I am currently working with data from an F2 cross and I am trying to map a qualitative trait, but I have issues with getting any clear candidate regions.

Initially, when I loaded the data, I had just over 17000 markers.
I then filtered with the following steps:

- 10% missingness (which excluded about 10 000 of the total markers)
- excluded markers with the worst segregation distortion
- excluded duplicated markers
- only kept makers with a minimum distance of 5 cM

which resulted in a cross object with a bit more than 7261 markers in total.

The issue is that when I perform the QTL analysis (I used the scanone function with the binary model) and plot the results, it is very noisy and I see peaks all over. This is somewhat surprising to me since the parents are expected to have a very similar genetic background (although I may be wrong here, as this is my first QTL analysis).

When I look at the genetic map after filtering (attached), I see that the marker density is very high, which I suspect might lead to the noise in the QTL.

As a side note, the distribution of the phenotype is highly asymmetrical, in which 116 of the individuals have the dominant phenotype, while only 7 have the other phenotype.

My question is whether a high density of markers typically leads to noisy QTLs and what can I consider doing in order to reduce the marker number?
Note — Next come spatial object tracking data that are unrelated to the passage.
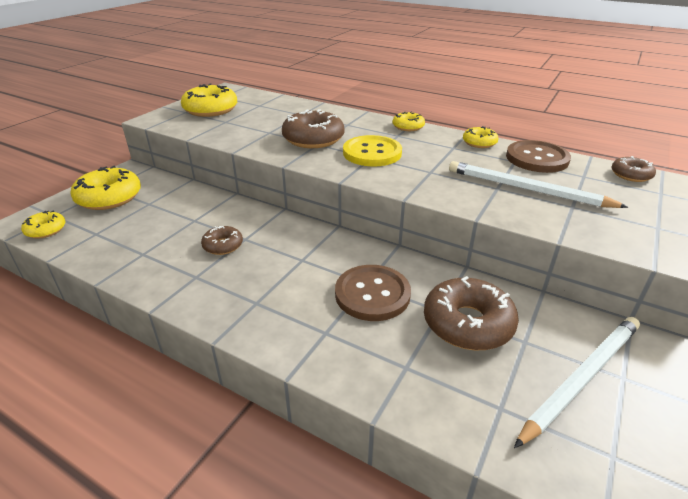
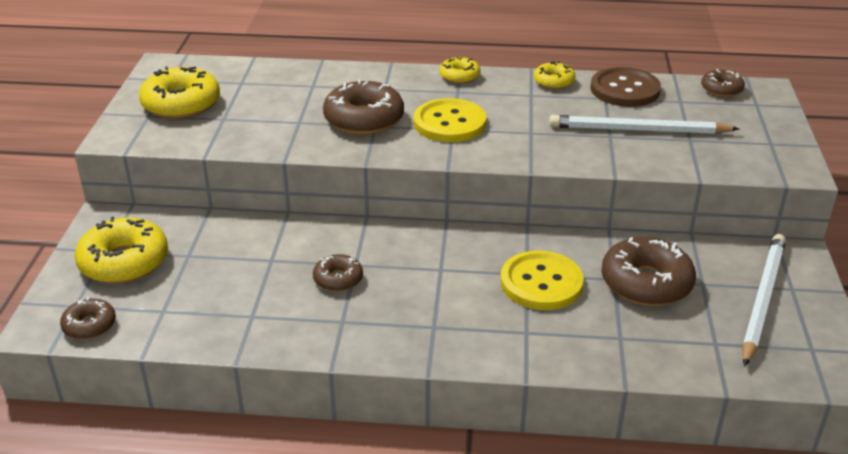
camera: 25 degrees left, 0 degrees up
(46, 230) = (89, 325): yellow donut -> brown donut
(372, 294) = (541, 283): brown button -> yellow button

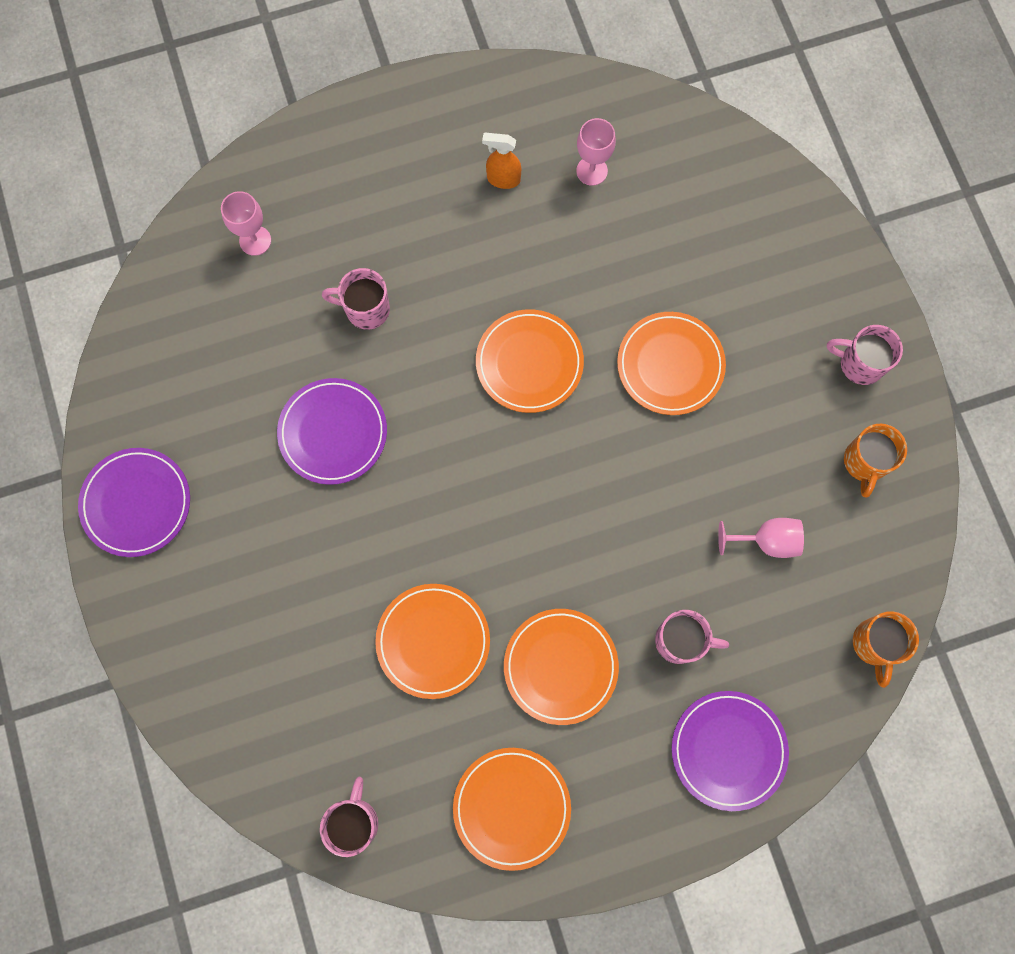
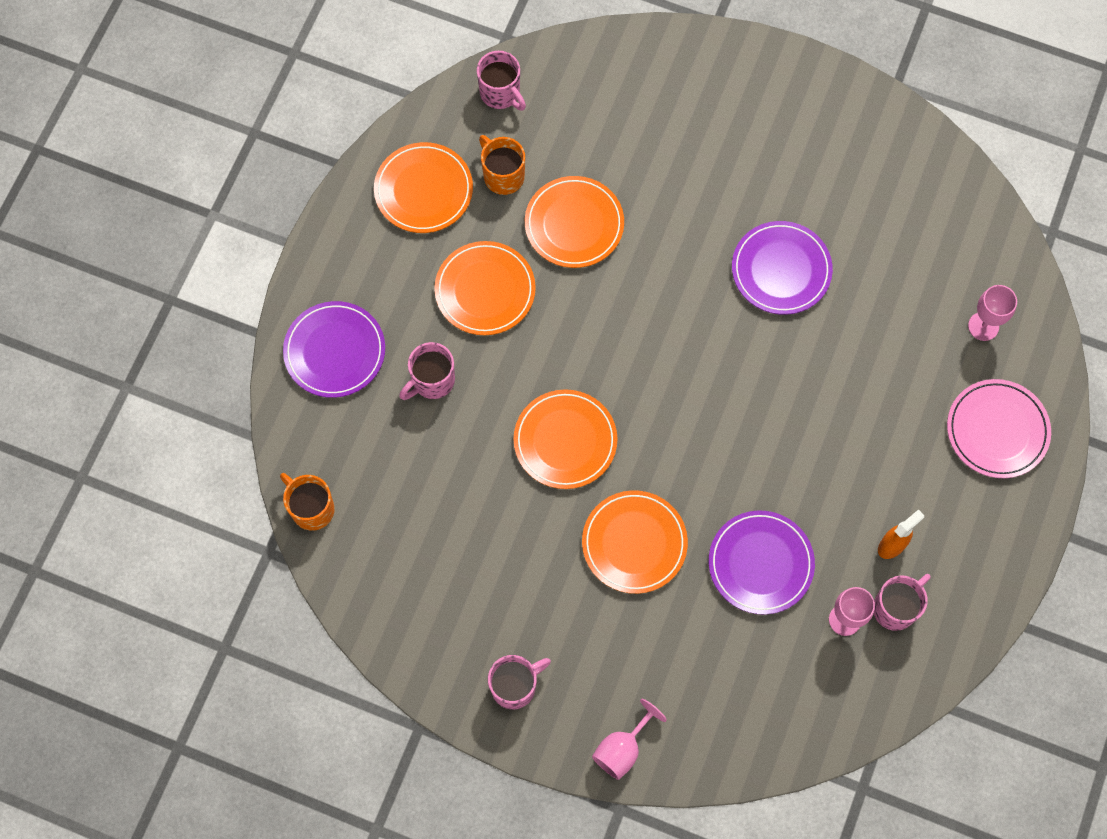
camera: 130 degrees right, 5 degrees down
(136, 503) = (834, 111): purple plate -> purple plate (760, 563)
(340, 170) = (997, 430): none -> pink plate
(366, 309) = (861, 362): pink mug -> pink mug (895, 608)
(529, 363) = (721, 443): orange plate -> orange plate (565, 441)
(766, 541) = (446, 498): pink goblet -> pink goblet (622, 748)
(865, 462) = (439, 620): orange mug -> orange mug (503, 175)

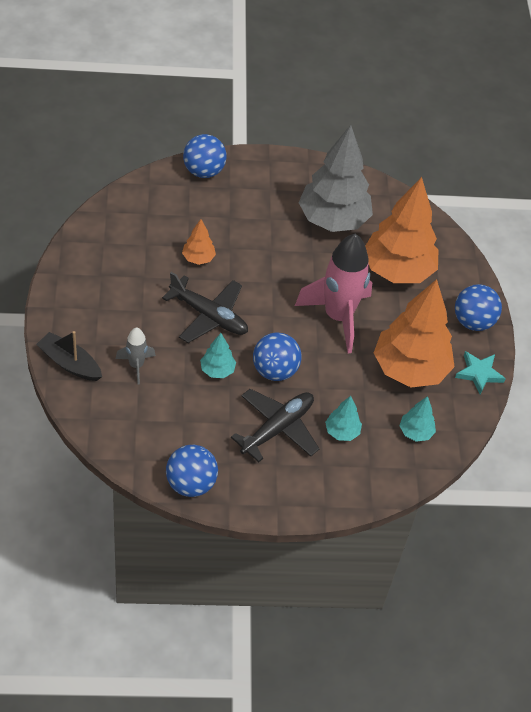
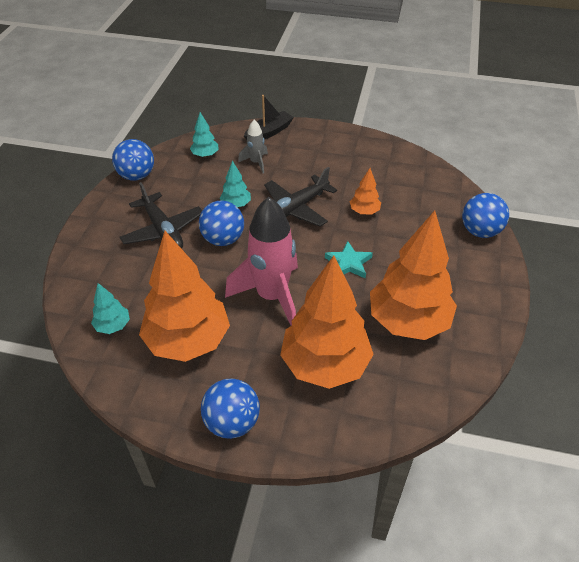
camera: 110 degrees right, 5 degrees down
(333, 220) = (408, 321): grey tree -> orange tree
(342, 432) = (140, 271): turquoise tree -> turquoise tree (205, 155)
(479, 373) = (158, 405): turquoise star -> turquoise star (348, 263)

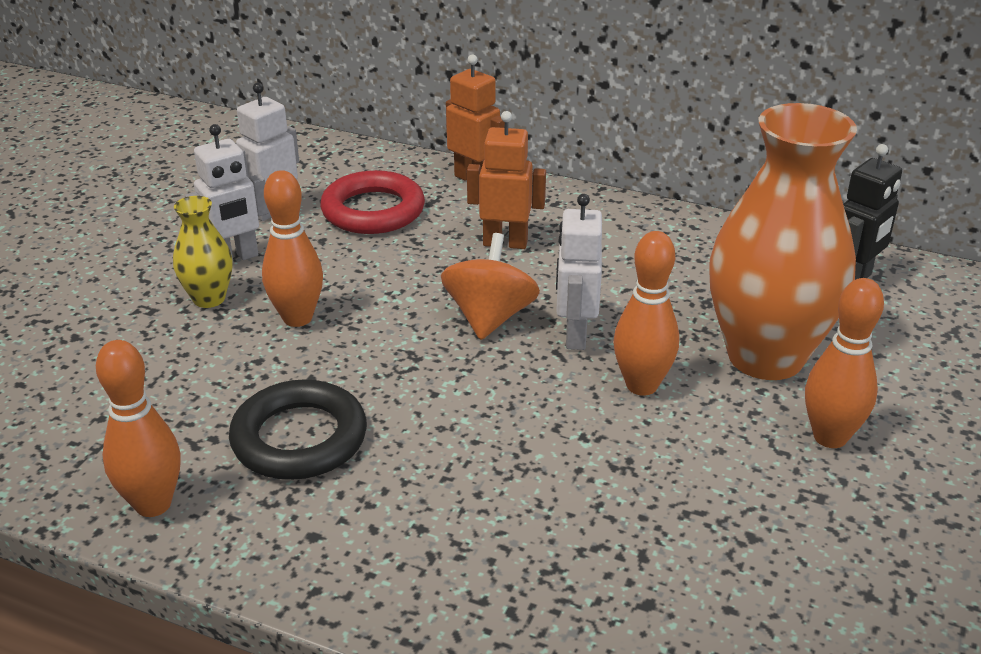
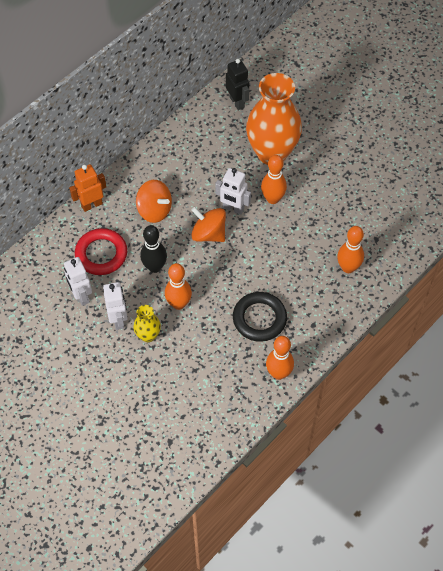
camera: 70 degrees left, 25 degrees up
(373, 271) = (154, 267): none -> black bowling pin
(505, 243) = (154, 210): orange robot -> orange spinning top
(830, 437) = (322, 155): orange bowling pin -> orange bowling pin (348, 267)

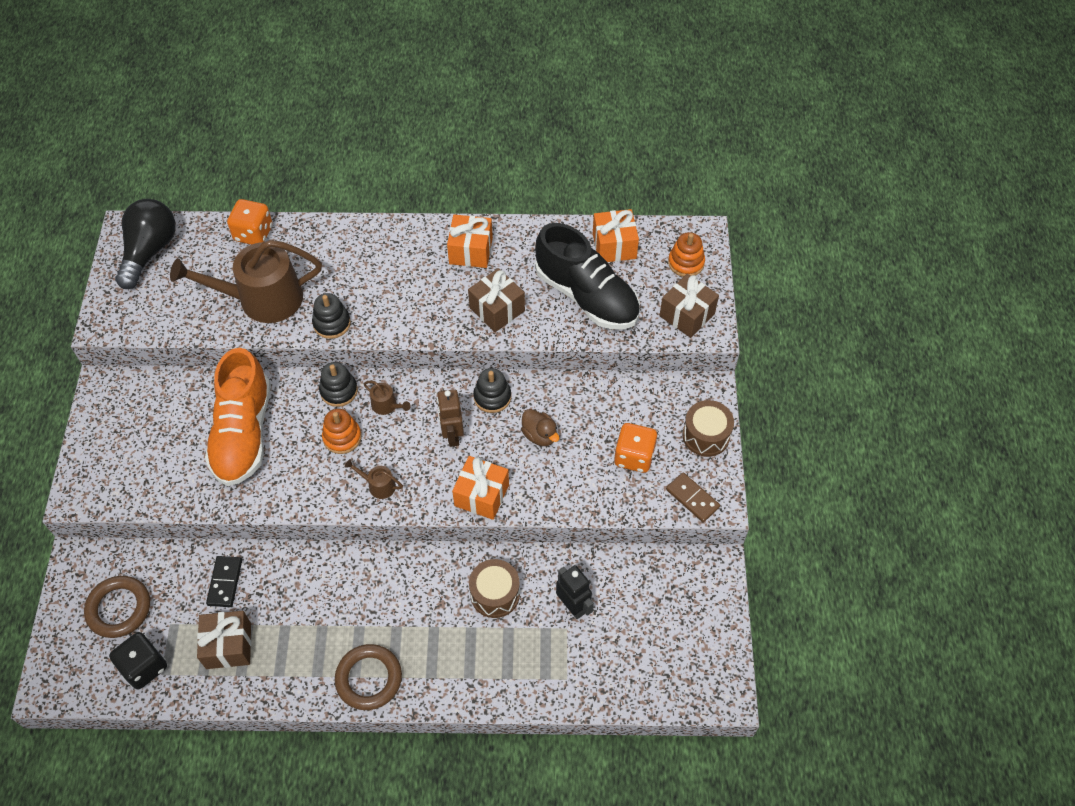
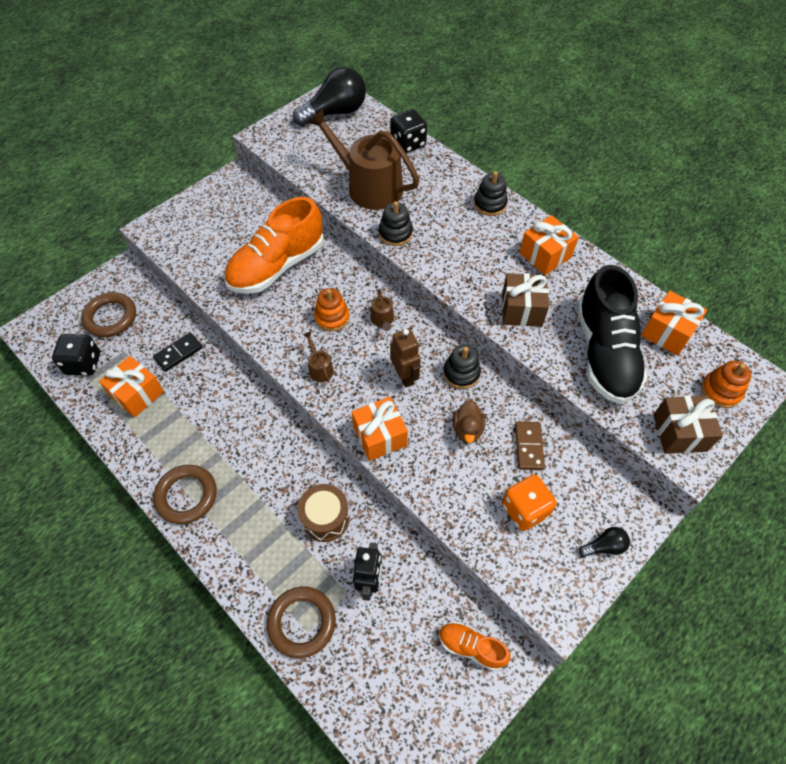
camera: 45 degrees right, 0 degrees up
(228, 646) = (137, 394): brown gift -> orange gift
(253, 233) = (408, 144): orange dice -> black dice
(339, 391) = (362, 286): black stacking toy -> black stacking toy (490, 204)
(452, 435) = (404, 376): brown robot -> brown robot turned 120 degrees clockwise
(556, 676) = (302, 622): none -> brown ring
(682, 582) = (471, 647): none -> orange shoe
(692, 498) = (540, 587): brown domino -> brown domino (529, 446)
(706, 435) = (604, 546): brown drum -> black light bulb

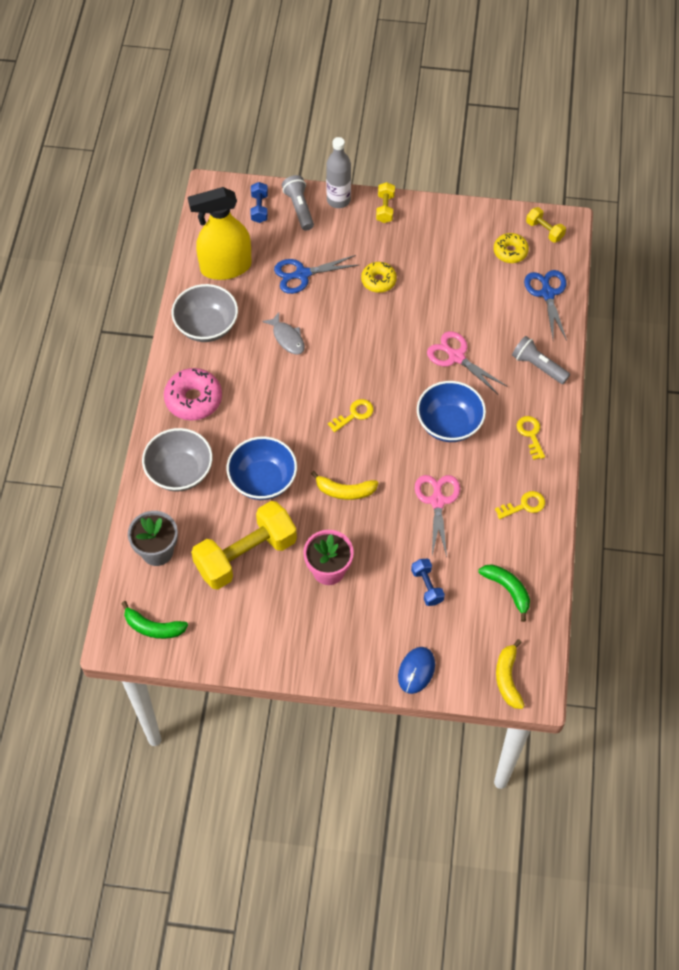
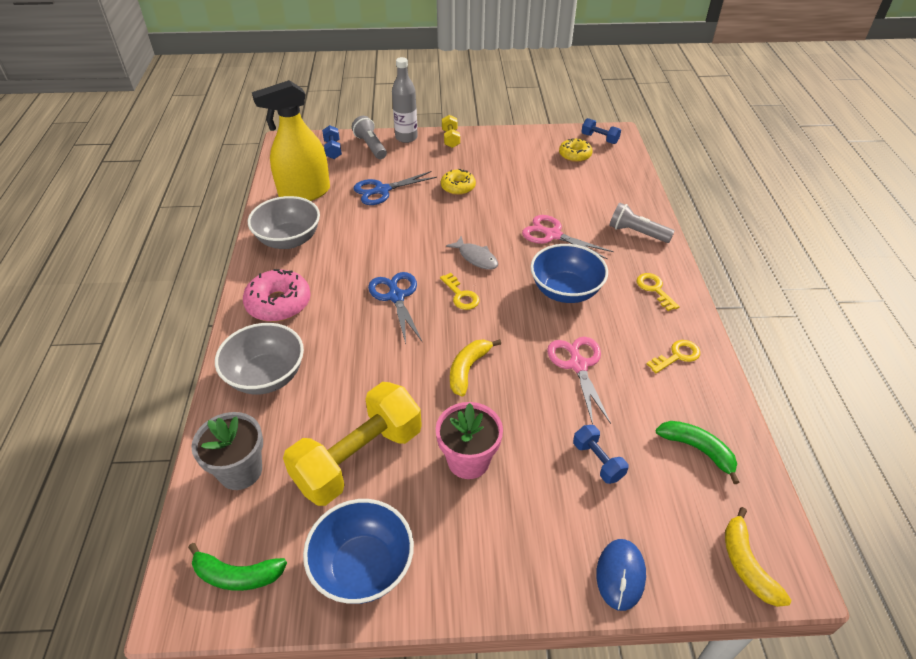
camera: 10 degrees left, 15 degrees down
(263, 480) = (368, 372): blue bowl -> blue bowl (363, 567)
(287, 338) = (375, 239): grey fish -> grey fish (476, 258)
(345, 491) = (468, 369): yellow banana -> yellow banana turned 120 degrees clockwise
(354, 414) = (461, 295): yellow key -> yellow key turned 105 degrees clockwise
(544, 230) = (599, 139): yellow dumbbell -> blue dumbbell
(547, 293) = (621, 179): blue scissors -> blue scissors (396, 296)

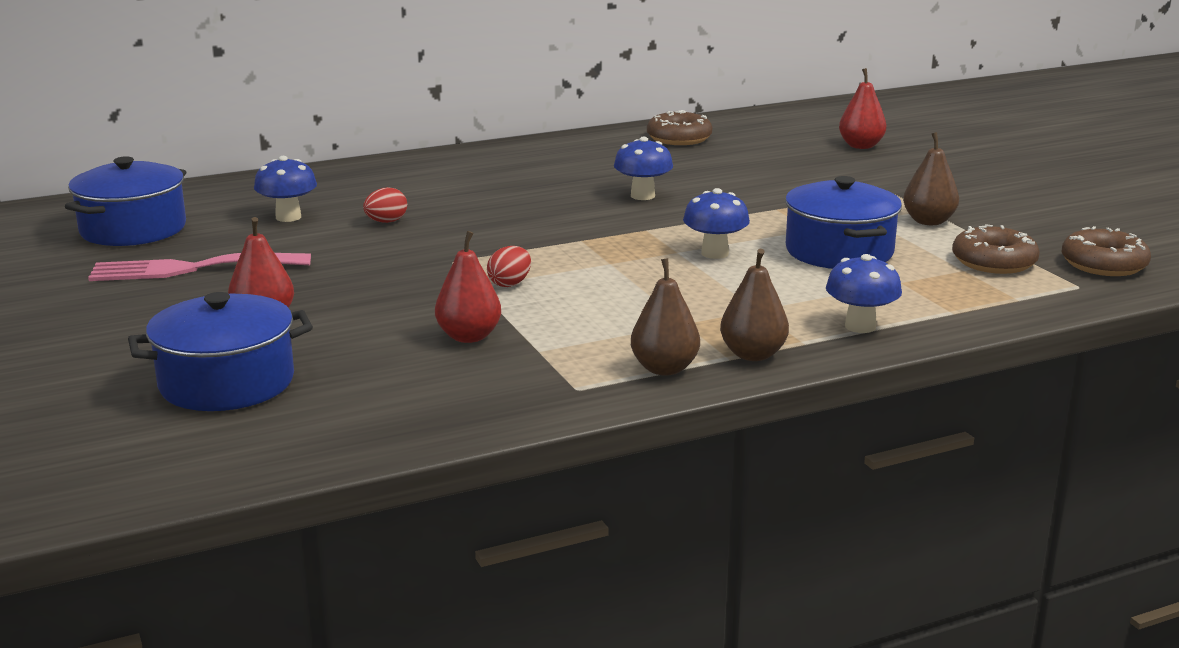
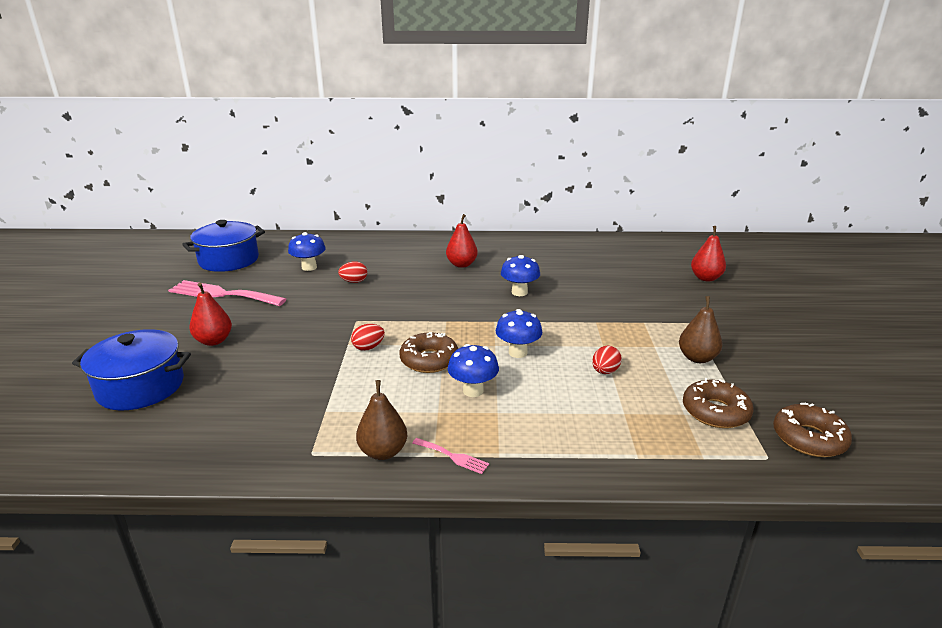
camera: 25 degrees right, 5 degrees up
(469, 337) = (300, 386): red pear -> red pear (461, 264)
(679, 138) = (587, 250): brown donut -> brown donut (429, 360)
(753, 355) = (453, 456): brown pear -> pink fork
(839, 251) = (605, 371): blue pot -> red egg
(860, 326) = (554, 451): blue mushroom -> blue mushroom (473, 391)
Or could it be that the very skewed representation of the phenotype makes it difficult to actually infer an association between the genotype and phenotype? Or maybe there is something else I can change about my approach in order to improve the analysis.

I would appreciate any input on this.

Best regards,
Helene

genetic_map.png

Karl Broman

unread,

Nov 19, 2024, 10:52:33 AM11/19/24

to R/qtl discussion

Generally, there's no inherent problem, in QTL mapping, with using very dense markers, as the increased density is accompanied by increased association among markers. LOD curves will be a bit more wiggly, but not very much so. As you increase the density of markers from 20 cM to 10 cM to 5 cM, you do increase your power a bit, but beyond that, not so much.

But it is important, in the R/qtl software, to provide cM locations for markers rather than basepairs locations. On your map, the range of marker positions should be on the order of 100s not millions. Having the markers in basepairs may lead to noisy results, but I wouldn't think so, unless maybe your marker genotypes have a high rate of errors.

The skewed distribution of the phenotype *does* make it harder to identify QTL, but I'd expect lower power and low LOD scores, rather than particularly noisy LOD curves with lots of peaks. It will be very hard to map a binary trait in an intercross with 7 1's and 116 0's.